## Task statement
Should pictures appear among the records, leave them out, and copy exactly only the lines from the first through the one with "The primary evaluation", inclusive.

## Entries supplied

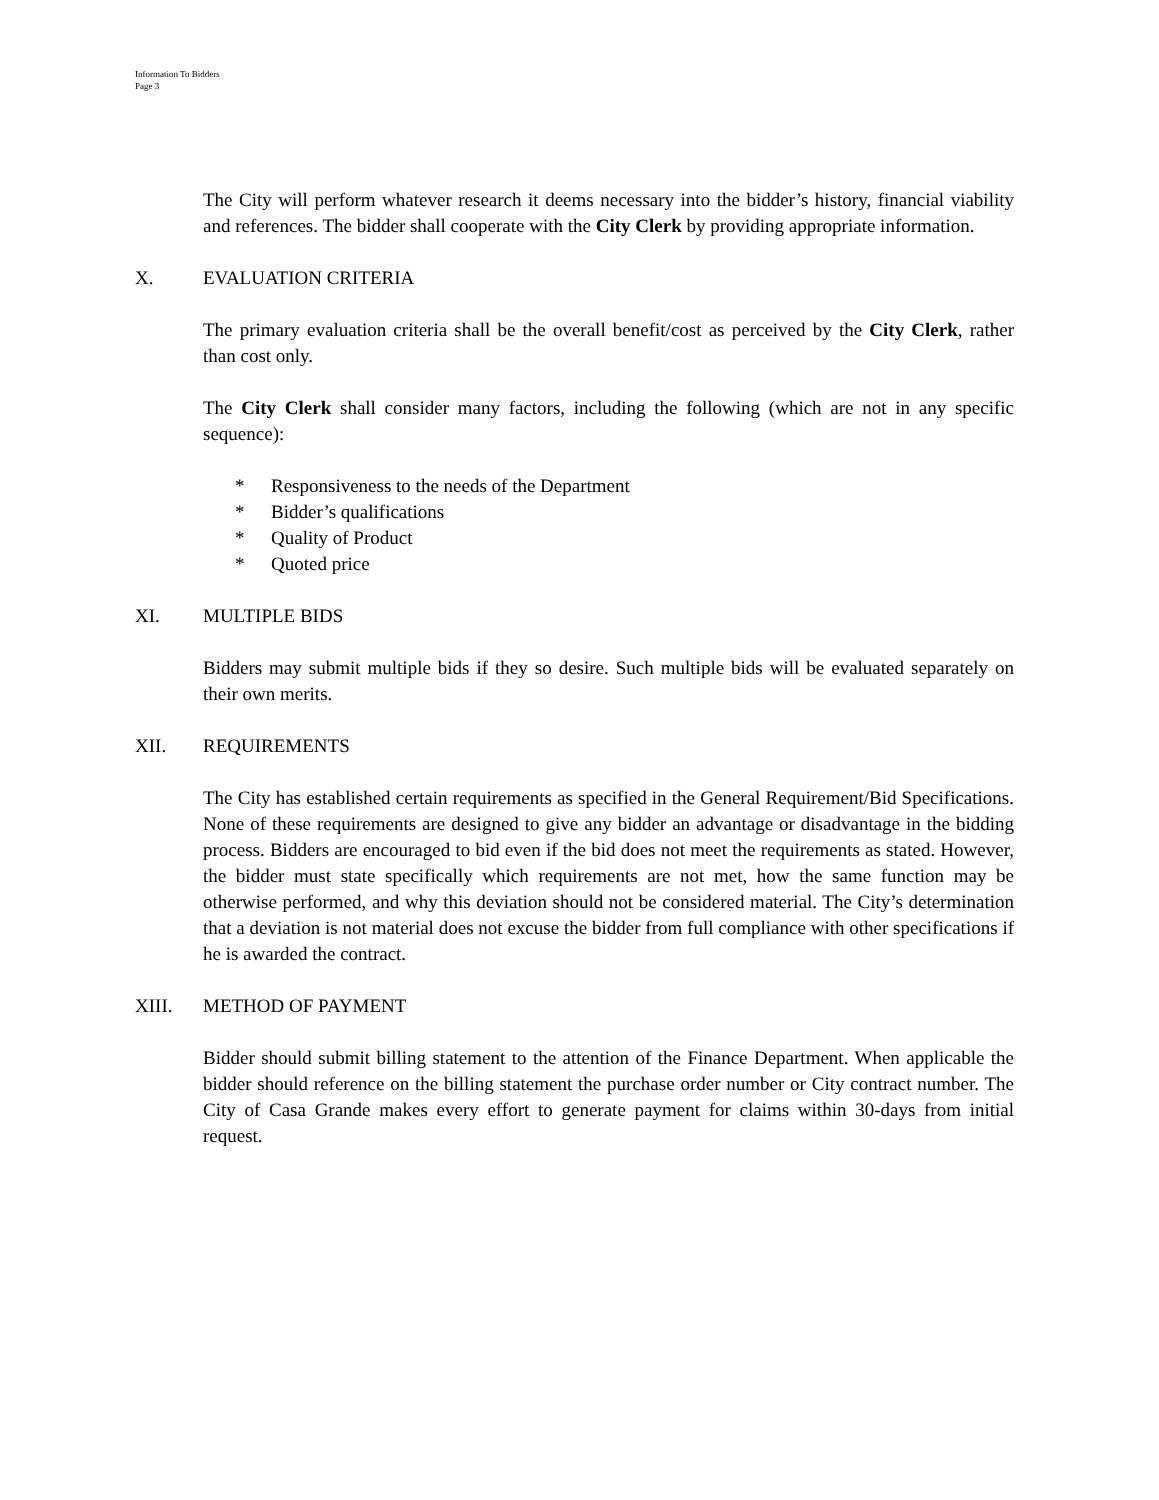Information To Bidders
Page 3
The City will perform whatever research it deems necessary into the bidder’s history, financial viability and references. The bidder shall cooperate with the City Clerk by providing appropriate information.
X. EVALUATION CRITERIA
The primary evaluation criteria shall be the overall benefit/cost as perceived by the City Clerk, rather than cost only.
The City Clerk shall consider many factors, including the following (which are not in any specific sequence):
* Responsiveness to the needs of the Department
* Bidder’s qualifications
* Quality of Product
* Quoted price
XI. MULTIPLE BIDS
Bidders may submit multiple bids if they so desire. Such multiple bids will be evaluated separately on their own merits.
XII. REQUIREMENTS
The City has established certain requirements as specified in the General Requirement/Bid Specifications. None of these requirements are designed to give any bidder an advantage or disadvantage in the bidding process. Bidders are encouraged to bid even if the bid does not meet the requirements as stated. However, the bidder must state specifically which requirements are not met, how the same function may be otherwise performed, and why this deviation should not be considered material. The City’s determination that a deviation is not material does not excuse the bidder from full compliance with other specifications if he is awarded the contract.
XIII. METHOD OF PAYMENT
Bidder should submit billing statement to the attention of the Finance Department. When applicable the bidder should reference on the billing statement the purchase order number or City contract number. The City of Casa Grande makes every effort to generate payment for claims within 30-days from initial request.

## Exercise result
Information To Bidders
Page 3
The City will perform whatever research it deems necessary into the bidder’s history, financial viability and references. The bidder shall cooperate with the City Clerk by providing appropriate information.
X. EVALUATION CRITERIA
The primary evaluation criteria shall be the overall benefit/cost as perceived by the City Clerk, rather than cost only.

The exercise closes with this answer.